··· The input ···
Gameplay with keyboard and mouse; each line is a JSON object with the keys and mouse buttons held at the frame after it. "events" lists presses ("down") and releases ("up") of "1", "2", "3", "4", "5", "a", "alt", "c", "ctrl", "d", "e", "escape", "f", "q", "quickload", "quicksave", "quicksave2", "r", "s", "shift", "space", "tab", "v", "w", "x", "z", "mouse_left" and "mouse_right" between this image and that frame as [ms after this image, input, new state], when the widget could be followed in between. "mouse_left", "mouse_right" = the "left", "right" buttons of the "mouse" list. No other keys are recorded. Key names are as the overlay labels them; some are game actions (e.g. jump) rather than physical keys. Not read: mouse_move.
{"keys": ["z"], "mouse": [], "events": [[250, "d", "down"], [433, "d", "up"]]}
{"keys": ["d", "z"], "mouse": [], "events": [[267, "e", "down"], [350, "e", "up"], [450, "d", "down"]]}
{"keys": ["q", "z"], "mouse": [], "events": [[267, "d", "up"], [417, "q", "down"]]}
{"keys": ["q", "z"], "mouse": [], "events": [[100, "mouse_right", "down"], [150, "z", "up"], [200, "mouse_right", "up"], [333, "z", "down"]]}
···
= Task details =
Every entry is to be printed exactly as given.

= Reply to the task =
Gameplay with keyboard and mouse; each line is a JSON object with the keys and mouse buttons held at the frame after it. "events" lists presses ("down") and releases ("up") of "1", "2", "3", "4", "5", "a", "alt", "c", "ctrl", "d", "e", "escape", "f", "q", "quickload", "quicksave", "quicksave2", "r", "s", "shift", "space", "tab", "v", "w", "x", "z", "mouse_left" and "mouse_right" between this image and that frame as [ms after this image, input, new state], when the widget could be followed in between. "mouse_left", "mouse_right" = the "left", "right" buttons of the "mouse" list. No other keys are recorded. Key names are as the overlay labels them; some are game actions (e.g. jump) rather than physical keys. Not read: mouse_move.
{"keys": ["z"], "mouse": [], "events": [[250, "d", "down"], [433, "d", "up"]]}
{"keys": ["d", "z"], "mouse": [], "events": [[267, "e", "down"], [350, "e", "up"], [450, "d", "down"]]}
{"keys": ["q", "z"], "mouse": [], "events": [[267, "d", "up"], [417, "q", "down"]]}
{"keys": ["q", "z"], "mouse": [], "events": [[100, "mouse_right", "down"], [150, "z", "up"], [200, "mouse_right", "up"], [333, "z", "down"]]}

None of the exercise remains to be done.